Stia in guardia il paziente lettore: in questa terza (e per ora penultima) puntata si parlerà di cose serie tipo filosofia, epistemologia, geopolitica. Chi volesse eroicamente procedere oltre lo faccia a suo rischio e pericolo; a chi invece si accontenta di un’onesta ricreazione consigliamo di saltare alla successiva, che intitoleremo, a Dio piacendo, “L’ora della Capra”.

Rullo di grancassa (Bianchini e Trombetta, p. 29): “I musicologi non devono basarsi su giudizi personali per definire un autore romantico preromantico o classico. Se un autore è vissuto in un periodo storico, il suo linguaggio va collocato in quel contesto”.

Squillo di trombone con annessa tabellina crono-pitagorica (id&id, p. 34-35):  “La periodizzazione deve essere applicata, come alla letteratura, anche alla musica, senza però scomodare il ‘classicismo viennese’, etichetta di parte antistorica. Con tutti i limiti che può avere una schematizzazione, le espressioni letterarie, filosofiche, artistiche della cultura occidentale seguono una scansione temporale comune:

Barocco: fine 1500-tutto 1600.

Arcadia: fine 1600-inizi 1700.

Illuminismo: prima metà 1700.

Rococò: 1730-1760.

Neoclassicismo: seconda metà 1700.

Preromanticismo: seconda metà del 1700.

Sturm und Drang: 1765-1785.

Romanticismo: prima metà 1800.

Realismo: seconda metà 1800.

Naturalismo: fine 1800.

COMPITO
Nell'estratto della pagina, elenca tutte le correnti che lo schema colloca nella "seconda metà" di un secolo, indicando per ciascuna il periodo riportato.

VOCI DI DATI

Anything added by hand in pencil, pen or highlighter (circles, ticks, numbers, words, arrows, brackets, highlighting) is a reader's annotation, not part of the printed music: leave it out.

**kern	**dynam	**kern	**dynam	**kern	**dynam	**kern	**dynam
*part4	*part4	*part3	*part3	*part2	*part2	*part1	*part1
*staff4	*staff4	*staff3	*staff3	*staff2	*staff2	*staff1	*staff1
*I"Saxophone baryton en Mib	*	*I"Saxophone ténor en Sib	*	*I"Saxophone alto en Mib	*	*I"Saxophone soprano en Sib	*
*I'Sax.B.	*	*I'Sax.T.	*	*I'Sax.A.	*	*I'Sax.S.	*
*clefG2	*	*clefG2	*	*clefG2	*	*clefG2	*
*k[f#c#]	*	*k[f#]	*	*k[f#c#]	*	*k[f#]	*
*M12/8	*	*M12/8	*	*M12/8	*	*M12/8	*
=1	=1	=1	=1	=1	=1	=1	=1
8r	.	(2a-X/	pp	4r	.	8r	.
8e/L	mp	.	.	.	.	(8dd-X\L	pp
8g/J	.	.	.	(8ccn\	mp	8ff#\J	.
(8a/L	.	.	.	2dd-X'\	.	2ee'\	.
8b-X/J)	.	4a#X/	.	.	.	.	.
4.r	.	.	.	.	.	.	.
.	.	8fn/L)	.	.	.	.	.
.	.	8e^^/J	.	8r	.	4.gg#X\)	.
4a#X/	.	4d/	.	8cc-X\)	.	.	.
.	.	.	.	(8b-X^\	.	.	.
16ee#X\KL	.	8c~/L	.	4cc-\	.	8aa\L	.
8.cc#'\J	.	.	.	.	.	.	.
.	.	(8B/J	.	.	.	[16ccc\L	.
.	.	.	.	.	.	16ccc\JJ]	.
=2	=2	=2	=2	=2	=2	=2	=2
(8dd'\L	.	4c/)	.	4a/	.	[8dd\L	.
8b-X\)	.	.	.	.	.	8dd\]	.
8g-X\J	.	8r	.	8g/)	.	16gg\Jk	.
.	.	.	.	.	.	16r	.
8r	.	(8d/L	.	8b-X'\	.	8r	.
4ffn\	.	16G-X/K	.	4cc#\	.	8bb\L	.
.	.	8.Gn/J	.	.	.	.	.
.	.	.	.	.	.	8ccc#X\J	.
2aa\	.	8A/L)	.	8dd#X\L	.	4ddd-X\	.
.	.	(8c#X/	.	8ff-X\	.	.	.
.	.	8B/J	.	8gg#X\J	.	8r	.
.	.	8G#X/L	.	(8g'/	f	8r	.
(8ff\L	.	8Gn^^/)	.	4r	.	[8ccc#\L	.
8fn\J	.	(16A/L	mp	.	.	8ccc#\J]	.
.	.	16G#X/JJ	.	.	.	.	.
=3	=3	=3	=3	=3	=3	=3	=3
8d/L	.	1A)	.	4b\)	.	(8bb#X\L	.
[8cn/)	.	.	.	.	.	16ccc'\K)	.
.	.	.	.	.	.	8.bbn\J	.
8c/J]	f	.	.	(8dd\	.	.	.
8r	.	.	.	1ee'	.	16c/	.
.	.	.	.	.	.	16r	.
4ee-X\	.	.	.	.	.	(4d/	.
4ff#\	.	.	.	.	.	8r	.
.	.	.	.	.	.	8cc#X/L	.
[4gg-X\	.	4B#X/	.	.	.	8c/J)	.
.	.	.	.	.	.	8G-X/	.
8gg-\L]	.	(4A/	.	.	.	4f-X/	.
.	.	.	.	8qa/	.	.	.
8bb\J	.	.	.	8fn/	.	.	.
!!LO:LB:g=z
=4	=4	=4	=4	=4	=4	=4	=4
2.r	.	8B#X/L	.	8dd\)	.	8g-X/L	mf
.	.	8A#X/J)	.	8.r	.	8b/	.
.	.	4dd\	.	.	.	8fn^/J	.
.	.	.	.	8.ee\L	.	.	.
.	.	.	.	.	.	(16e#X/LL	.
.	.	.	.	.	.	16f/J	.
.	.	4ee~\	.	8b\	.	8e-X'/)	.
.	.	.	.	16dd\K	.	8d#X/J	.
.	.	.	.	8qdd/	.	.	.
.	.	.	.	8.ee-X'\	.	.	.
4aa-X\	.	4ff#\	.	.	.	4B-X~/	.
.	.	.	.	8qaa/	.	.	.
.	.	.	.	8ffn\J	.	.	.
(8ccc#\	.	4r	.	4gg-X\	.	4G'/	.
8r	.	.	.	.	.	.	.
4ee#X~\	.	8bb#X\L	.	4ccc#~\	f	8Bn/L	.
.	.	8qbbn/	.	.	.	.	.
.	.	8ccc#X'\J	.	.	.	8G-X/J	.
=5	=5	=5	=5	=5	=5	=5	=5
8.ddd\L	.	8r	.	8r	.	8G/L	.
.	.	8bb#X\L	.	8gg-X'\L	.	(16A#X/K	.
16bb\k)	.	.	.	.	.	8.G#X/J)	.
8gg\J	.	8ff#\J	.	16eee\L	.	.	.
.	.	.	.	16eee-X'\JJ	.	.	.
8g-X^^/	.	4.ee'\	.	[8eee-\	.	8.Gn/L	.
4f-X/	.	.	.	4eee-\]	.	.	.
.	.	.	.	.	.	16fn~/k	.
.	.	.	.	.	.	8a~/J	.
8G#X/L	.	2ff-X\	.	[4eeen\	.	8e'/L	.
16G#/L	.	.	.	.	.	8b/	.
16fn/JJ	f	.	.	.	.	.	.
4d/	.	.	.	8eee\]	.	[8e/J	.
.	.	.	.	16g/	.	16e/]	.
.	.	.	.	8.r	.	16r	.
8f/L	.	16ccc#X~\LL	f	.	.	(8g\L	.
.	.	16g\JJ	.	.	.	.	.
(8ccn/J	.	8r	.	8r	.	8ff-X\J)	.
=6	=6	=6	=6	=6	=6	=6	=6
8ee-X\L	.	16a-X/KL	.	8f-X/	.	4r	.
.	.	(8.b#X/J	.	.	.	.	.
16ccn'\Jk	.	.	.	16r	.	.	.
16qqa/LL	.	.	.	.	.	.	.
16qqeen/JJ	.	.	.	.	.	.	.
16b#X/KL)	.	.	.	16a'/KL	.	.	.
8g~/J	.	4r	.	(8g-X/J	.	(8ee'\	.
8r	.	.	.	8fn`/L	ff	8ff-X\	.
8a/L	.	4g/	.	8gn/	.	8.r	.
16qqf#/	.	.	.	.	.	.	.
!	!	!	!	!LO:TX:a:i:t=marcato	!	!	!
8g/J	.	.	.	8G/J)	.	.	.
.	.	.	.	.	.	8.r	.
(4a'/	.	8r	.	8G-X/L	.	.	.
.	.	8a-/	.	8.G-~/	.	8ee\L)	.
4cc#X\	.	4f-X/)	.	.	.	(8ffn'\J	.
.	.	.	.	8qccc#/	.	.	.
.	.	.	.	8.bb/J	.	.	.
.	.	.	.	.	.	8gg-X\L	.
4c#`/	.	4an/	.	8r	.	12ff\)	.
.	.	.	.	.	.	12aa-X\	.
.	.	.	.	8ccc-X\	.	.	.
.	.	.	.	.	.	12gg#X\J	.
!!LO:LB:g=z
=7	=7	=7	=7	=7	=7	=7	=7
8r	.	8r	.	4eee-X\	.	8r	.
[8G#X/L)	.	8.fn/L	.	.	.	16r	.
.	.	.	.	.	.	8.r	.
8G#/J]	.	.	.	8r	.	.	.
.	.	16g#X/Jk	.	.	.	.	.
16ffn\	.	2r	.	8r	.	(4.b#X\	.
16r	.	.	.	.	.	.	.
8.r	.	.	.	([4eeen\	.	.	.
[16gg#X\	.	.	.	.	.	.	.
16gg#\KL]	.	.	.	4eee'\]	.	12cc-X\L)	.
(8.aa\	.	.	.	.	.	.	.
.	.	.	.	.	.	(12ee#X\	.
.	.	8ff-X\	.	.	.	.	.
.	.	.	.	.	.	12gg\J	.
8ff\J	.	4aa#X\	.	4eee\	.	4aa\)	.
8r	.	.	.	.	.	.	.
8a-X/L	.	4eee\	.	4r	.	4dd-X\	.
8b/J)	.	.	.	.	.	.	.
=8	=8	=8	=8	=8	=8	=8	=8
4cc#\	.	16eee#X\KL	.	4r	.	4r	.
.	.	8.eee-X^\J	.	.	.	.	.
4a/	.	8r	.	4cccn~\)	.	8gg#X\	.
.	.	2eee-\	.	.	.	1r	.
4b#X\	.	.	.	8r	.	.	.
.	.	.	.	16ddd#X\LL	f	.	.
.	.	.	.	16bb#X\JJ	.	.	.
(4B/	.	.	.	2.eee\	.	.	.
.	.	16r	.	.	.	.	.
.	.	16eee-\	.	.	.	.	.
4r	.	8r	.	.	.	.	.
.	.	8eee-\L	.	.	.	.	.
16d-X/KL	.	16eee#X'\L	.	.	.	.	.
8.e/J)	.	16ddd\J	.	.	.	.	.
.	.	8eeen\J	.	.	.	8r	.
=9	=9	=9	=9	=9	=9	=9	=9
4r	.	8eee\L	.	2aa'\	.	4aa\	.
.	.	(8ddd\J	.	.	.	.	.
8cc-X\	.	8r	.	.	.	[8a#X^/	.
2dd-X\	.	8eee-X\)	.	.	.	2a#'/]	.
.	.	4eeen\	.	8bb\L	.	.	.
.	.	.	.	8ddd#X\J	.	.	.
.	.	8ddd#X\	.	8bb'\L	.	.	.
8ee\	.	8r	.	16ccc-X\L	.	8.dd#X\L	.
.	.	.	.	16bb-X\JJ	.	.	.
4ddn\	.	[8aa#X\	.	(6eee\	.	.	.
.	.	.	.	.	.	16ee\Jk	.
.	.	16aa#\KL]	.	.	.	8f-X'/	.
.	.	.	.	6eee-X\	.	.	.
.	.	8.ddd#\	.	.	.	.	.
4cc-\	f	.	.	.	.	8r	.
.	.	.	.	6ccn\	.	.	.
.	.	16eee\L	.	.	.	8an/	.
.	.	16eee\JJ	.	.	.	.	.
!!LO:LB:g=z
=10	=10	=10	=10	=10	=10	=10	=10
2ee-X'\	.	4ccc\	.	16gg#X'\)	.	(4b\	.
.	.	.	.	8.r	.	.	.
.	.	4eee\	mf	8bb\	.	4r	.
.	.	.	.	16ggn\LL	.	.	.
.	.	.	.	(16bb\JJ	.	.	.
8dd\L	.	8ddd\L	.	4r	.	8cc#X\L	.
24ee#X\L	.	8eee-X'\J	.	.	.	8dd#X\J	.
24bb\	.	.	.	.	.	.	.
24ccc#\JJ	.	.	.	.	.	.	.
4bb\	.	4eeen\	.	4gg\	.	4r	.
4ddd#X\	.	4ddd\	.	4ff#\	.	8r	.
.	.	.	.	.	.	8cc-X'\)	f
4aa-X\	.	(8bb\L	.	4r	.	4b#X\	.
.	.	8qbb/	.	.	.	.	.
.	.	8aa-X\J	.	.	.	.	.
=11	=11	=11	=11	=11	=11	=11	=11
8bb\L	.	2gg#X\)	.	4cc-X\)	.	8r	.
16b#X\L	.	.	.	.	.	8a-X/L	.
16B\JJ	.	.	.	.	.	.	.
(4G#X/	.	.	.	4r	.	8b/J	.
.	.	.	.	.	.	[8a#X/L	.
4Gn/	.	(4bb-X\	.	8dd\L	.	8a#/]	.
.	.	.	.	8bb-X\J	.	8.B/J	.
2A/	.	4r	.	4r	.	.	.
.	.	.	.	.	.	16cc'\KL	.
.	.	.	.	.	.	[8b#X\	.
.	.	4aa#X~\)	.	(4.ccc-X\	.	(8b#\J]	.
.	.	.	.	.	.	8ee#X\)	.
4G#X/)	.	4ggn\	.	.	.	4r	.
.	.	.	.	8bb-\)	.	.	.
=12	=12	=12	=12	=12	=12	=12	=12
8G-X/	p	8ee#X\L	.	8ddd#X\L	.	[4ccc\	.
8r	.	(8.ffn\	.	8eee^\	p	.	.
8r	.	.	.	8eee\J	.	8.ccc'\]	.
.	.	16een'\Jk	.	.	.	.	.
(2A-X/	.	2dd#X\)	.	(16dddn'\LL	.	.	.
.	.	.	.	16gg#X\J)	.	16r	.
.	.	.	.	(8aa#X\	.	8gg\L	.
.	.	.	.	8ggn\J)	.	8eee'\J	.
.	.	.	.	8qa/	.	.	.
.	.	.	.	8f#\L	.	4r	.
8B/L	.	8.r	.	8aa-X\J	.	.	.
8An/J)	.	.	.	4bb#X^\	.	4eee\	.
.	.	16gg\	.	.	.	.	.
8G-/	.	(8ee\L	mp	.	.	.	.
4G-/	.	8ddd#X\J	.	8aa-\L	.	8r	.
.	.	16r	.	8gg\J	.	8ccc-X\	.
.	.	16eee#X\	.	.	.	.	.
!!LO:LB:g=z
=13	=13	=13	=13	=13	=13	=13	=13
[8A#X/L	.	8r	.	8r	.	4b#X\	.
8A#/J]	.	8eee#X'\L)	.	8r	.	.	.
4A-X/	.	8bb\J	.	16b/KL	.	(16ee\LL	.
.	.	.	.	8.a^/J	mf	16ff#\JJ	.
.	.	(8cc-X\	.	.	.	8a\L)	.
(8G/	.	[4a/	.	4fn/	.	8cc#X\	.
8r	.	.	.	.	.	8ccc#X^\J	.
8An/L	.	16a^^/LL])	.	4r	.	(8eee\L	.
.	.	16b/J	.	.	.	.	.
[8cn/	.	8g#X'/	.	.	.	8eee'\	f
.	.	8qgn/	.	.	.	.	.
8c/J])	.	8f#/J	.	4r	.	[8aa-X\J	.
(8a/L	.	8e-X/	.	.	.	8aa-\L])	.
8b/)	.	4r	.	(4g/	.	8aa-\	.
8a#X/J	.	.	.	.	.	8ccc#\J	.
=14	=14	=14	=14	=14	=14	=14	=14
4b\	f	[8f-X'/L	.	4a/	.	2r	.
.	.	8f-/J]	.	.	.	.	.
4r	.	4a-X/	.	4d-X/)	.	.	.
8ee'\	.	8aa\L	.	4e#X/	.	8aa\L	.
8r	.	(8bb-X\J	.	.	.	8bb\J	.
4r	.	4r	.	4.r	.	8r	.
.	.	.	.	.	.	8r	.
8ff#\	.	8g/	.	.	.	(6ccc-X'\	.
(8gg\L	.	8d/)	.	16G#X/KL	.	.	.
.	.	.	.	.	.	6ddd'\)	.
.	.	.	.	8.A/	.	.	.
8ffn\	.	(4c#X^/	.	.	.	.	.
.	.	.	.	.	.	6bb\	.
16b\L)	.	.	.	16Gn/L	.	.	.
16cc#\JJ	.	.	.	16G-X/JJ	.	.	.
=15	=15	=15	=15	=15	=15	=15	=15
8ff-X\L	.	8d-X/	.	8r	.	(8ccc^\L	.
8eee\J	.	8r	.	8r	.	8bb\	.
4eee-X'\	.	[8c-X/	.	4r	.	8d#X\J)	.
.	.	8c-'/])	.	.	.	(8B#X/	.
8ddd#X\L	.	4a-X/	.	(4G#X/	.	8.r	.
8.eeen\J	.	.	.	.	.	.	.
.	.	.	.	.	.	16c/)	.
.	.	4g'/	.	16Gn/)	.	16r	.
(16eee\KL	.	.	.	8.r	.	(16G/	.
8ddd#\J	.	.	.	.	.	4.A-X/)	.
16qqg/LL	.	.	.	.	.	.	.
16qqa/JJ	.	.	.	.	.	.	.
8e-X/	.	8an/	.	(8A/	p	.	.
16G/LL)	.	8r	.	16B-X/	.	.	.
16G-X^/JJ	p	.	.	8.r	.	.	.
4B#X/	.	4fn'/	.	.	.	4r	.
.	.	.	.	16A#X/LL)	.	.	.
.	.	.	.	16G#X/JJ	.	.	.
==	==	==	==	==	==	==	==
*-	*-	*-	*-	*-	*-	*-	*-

RISULTATO DEL COMPITO
Neoclassicismo: seconda metà 1700
Preromanticismo: seconda metà del 1700
Realismo: seconda metà 1800